108 Yves Bonard et Vincent Capt, « Dérive et dérivation. Le parcours urbain contemporain, poursuite des écrits situationnistes? », Articulo-Journal of Urban Research, [En ligne], Special issue 2, 2009, articulo.revues.org, page consultée le 10 septembre 2014.

109 Alexis L’Allier, « La déambulation, entre nature et culture », dans André Carpentier et Alexis L’Allier (dir.), Les écrivains déambulateurs : poètes et déambulateurs de l’espace urbain, Centre de recherche Figura sur le texte et l’imaginaire, UQAM, Montréal, 2004, p. 16.

110 Idem.

111 Bernard Émond, Ceux qui ont le pas léger meurent sans laisser de traces, Cinéma libre, Montréal, 1992, cité dans Alexis L’Allier, op.cit, p. 15.

La faculté de parcourir le territoire, de se l’approprier à travers l’expérience même de la marche permet chez certains artistes et auteurs contemporains d’entrevoir un renouveau de l’état de nomadisme et de déambulation. Cette volonté d’arpenter le territoire est à l’origine de plusieurs créations artistiques actuelles, que ce soit dans le milieu des arts visuels, des arts médiatiques, de la performance, de la poésie, etc. Cette utilisation n’est pas sans rappeler l’idée quasi mythique du « flâneur » émanant de la littérature de Baudelaire et théorisée par Walter Benjamin. Le philosophe de l’esthétique et critique d’art indique au sujet cet être mélancolique baudelairien :

C’est là le regard d’un flâneur, dont le genre de vie dissimule derrière un mirage bienfaisant la détresse des habitants futurs de nos métropoles. Le flâneur cherche un refuge dans la foule. La foule est le voile à travers lequel la ville familière se meut pour le flâneur en fantasmagorie. Cette fantasmagorie, où elle apparaît tantôt comme un paysage, tantôt comme une chambre, semble avoir inspiré par la suite le décor des grands magasins, qui mettent ainsi la flânerie même au service de leur chiffre d’affaires. Quoi qu’il en soit les grands magasins sont les derniers parages de la flânerie112.

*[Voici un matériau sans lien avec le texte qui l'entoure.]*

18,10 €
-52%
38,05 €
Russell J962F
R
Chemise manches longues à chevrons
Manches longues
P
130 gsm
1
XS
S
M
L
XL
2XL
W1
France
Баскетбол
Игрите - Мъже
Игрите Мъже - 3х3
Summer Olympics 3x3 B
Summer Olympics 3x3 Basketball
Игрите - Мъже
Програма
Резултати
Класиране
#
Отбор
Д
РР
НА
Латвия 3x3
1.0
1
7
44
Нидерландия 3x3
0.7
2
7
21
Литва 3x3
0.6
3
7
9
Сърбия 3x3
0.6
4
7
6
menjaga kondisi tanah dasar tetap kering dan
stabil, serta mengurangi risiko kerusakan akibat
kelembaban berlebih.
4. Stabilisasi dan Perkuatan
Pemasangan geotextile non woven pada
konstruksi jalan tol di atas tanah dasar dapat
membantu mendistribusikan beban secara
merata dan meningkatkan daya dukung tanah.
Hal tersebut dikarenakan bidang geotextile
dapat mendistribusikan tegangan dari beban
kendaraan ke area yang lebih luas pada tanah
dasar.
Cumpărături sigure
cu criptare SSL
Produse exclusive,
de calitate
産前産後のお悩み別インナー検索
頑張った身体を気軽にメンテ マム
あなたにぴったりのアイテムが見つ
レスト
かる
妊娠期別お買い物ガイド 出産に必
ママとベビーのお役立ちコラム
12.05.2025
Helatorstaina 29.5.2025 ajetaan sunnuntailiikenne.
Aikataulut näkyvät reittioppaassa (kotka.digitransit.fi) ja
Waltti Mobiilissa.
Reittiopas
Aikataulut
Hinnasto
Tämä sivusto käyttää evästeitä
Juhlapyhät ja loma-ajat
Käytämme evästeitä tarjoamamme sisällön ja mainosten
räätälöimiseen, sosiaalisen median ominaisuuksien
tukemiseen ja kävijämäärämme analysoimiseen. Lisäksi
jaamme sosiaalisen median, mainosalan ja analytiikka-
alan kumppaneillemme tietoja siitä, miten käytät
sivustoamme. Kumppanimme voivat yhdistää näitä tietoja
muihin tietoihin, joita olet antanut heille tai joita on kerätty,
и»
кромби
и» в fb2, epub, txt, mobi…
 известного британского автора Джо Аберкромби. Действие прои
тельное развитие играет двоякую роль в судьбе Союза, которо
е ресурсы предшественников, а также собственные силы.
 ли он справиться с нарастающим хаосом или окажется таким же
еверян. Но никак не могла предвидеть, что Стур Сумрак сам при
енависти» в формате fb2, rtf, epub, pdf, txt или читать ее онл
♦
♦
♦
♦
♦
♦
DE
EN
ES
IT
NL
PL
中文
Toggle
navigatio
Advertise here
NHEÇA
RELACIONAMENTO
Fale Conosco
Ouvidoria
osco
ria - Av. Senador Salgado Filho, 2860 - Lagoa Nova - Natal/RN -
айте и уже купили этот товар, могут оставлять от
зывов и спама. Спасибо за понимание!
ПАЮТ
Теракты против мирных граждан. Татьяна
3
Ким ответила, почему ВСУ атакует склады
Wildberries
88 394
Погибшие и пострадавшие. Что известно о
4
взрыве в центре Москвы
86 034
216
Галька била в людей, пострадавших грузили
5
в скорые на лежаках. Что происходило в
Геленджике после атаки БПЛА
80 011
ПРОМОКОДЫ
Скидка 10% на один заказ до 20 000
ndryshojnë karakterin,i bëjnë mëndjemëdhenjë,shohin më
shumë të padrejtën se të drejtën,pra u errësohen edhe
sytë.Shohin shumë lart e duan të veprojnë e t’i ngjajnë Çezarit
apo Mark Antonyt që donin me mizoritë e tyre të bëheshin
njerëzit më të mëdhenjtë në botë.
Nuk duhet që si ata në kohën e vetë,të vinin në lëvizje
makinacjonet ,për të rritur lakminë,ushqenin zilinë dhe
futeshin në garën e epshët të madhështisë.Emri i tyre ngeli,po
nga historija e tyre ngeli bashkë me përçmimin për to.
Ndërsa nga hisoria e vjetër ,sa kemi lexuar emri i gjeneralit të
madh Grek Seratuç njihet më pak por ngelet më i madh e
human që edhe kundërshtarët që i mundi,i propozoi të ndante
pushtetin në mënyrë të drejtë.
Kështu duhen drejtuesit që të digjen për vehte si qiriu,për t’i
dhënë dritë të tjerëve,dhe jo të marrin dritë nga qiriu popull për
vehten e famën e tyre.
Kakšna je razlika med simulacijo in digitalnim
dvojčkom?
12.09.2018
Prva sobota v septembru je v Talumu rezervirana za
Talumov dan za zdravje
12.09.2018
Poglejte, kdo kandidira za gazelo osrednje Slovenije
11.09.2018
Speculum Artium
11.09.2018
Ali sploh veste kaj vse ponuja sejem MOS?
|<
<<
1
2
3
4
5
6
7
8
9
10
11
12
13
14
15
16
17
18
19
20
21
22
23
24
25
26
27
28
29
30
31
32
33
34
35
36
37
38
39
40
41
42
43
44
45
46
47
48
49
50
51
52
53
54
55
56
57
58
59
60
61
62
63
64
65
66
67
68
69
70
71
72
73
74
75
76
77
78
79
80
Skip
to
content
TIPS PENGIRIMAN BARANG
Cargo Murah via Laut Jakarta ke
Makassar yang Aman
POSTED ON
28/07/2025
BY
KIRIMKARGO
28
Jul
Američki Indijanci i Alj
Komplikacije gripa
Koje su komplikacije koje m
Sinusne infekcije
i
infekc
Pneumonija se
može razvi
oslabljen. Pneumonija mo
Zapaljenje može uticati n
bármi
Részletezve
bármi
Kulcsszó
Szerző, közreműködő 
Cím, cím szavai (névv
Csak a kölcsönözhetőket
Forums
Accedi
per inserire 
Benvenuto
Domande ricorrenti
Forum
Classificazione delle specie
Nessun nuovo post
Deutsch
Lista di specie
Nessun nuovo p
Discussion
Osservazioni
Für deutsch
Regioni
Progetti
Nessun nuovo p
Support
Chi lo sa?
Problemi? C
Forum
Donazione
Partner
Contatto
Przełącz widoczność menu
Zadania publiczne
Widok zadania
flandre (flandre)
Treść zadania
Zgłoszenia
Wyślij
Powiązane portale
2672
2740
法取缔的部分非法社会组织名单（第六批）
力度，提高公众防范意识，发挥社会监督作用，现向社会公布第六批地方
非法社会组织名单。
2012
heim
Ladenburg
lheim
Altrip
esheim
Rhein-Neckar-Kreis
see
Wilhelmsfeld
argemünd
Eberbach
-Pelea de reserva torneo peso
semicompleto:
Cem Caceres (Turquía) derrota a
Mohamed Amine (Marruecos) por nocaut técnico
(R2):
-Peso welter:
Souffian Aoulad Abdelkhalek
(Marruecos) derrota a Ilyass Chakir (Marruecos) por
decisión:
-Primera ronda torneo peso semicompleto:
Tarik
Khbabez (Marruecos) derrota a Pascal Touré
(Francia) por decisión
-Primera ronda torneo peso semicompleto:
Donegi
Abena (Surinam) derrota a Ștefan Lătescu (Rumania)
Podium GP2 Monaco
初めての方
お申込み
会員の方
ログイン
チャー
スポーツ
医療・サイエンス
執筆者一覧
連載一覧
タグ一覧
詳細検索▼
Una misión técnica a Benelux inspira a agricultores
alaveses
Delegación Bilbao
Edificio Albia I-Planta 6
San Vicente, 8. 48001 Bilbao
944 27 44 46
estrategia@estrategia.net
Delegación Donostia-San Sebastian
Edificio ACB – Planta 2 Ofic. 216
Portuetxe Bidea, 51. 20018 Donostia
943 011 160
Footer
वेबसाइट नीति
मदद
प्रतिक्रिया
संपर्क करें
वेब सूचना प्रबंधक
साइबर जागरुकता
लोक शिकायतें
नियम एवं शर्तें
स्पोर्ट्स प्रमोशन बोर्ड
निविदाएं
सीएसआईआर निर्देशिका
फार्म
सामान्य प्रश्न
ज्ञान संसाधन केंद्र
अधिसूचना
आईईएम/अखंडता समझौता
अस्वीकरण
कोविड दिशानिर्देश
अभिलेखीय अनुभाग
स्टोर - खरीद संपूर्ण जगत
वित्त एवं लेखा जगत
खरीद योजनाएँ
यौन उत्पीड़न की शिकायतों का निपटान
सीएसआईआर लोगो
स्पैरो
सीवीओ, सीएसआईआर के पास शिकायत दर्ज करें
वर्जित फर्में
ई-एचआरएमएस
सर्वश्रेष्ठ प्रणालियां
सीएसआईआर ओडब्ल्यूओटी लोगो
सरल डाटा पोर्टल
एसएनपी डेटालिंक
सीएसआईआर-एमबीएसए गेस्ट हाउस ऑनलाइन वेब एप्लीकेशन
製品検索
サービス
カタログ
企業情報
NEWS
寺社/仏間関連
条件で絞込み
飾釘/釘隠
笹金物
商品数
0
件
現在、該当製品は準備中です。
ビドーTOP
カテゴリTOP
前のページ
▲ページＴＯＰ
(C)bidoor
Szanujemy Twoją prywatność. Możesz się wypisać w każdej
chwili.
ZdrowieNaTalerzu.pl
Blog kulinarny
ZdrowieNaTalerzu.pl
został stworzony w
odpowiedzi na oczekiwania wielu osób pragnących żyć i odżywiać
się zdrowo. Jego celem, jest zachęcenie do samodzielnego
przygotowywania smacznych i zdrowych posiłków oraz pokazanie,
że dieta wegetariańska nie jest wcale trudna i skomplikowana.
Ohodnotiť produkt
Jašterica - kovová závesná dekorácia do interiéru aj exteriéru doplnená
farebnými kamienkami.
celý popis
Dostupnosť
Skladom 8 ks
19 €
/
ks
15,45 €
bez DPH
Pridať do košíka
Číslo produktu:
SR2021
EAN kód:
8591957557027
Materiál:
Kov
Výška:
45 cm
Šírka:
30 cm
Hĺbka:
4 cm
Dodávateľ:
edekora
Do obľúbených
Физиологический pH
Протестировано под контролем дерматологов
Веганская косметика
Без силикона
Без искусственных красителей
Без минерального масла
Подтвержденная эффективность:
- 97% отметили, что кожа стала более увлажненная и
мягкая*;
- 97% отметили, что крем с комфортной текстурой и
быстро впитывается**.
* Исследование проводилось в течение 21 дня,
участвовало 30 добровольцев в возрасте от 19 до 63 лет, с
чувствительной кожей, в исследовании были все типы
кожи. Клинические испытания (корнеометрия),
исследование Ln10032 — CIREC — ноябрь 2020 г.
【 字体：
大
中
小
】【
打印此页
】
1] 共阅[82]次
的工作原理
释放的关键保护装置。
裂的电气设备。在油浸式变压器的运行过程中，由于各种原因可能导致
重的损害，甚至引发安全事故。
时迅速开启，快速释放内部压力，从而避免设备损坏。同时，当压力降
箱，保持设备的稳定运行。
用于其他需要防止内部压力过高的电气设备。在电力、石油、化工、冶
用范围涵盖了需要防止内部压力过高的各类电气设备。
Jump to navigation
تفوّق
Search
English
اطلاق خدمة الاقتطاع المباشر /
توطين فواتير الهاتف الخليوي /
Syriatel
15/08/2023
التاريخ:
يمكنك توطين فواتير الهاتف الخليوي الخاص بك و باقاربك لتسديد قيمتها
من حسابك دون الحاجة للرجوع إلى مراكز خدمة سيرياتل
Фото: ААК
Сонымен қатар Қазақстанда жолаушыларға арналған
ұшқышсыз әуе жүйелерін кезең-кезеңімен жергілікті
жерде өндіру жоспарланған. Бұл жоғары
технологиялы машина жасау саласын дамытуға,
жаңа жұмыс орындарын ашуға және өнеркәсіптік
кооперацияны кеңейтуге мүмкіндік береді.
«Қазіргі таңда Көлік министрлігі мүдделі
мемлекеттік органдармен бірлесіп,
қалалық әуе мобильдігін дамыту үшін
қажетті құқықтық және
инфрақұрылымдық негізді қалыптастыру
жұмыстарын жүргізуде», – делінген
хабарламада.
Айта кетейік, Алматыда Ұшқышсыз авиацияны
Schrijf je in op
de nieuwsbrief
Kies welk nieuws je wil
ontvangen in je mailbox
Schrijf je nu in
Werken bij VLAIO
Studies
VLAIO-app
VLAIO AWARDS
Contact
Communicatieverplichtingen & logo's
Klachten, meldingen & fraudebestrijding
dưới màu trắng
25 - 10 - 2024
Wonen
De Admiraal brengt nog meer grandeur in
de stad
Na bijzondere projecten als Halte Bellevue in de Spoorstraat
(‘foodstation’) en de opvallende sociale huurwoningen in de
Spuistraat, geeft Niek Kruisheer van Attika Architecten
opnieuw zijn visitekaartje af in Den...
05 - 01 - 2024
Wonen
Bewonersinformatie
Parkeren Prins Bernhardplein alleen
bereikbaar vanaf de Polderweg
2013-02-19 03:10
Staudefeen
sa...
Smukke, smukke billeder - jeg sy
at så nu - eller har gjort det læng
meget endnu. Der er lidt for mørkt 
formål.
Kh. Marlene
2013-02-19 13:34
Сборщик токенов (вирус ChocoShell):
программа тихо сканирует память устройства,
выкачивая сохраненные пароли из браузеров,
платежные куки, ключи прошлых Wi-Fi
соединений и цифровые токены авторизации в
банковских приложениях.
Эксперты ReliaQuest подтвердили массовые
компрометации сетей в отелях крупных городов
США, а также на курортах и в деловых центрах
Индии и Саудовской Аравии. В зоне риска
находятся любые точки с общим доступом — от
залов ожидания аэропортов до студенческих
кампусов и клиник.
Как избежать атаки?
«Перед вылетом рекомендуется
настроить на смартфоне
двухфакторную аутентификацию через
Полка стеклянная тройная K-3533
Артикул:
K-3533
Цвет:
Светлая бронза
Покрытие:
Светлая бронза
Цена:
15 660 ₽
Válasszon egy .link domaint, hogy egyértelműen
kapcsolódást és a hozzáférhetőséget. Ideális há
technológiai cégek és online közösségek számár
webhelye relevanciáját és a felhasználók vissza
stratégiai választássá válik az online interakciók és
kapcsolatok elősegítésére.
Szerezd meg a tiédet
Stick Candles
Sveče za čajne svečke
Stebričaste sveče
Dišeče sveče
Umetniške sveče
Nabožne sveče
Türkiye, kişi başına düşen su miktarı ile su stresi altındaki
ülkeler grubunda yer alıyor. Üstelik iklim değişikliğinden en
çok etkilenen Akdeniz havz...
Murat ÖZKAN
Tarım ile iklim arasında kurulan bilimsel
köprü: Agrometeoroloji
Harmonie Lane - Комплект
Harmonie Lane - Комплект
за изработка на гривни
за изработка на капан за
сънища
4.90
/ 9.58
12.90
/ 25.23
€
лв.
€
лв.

La description que fait Walter Benjamin du flâneur a des familiarités avec le concept de dérive et de psychogéographie de Guy Debord. Cet état d’ouverture du marcheur permettant la découverte de sensations à même la ville et la foule peut se rapprocher de plusieurs démarches artistiques actuelles. Dans le projet Minorité invisible113, la dérive se réalise par la marche à travers le milieu de vie des personnes aveugles et la découverte de nouvelles sensations psychogéographiques, de nature sonore et corporelle (toucher, équilibre, mobilité, etc.).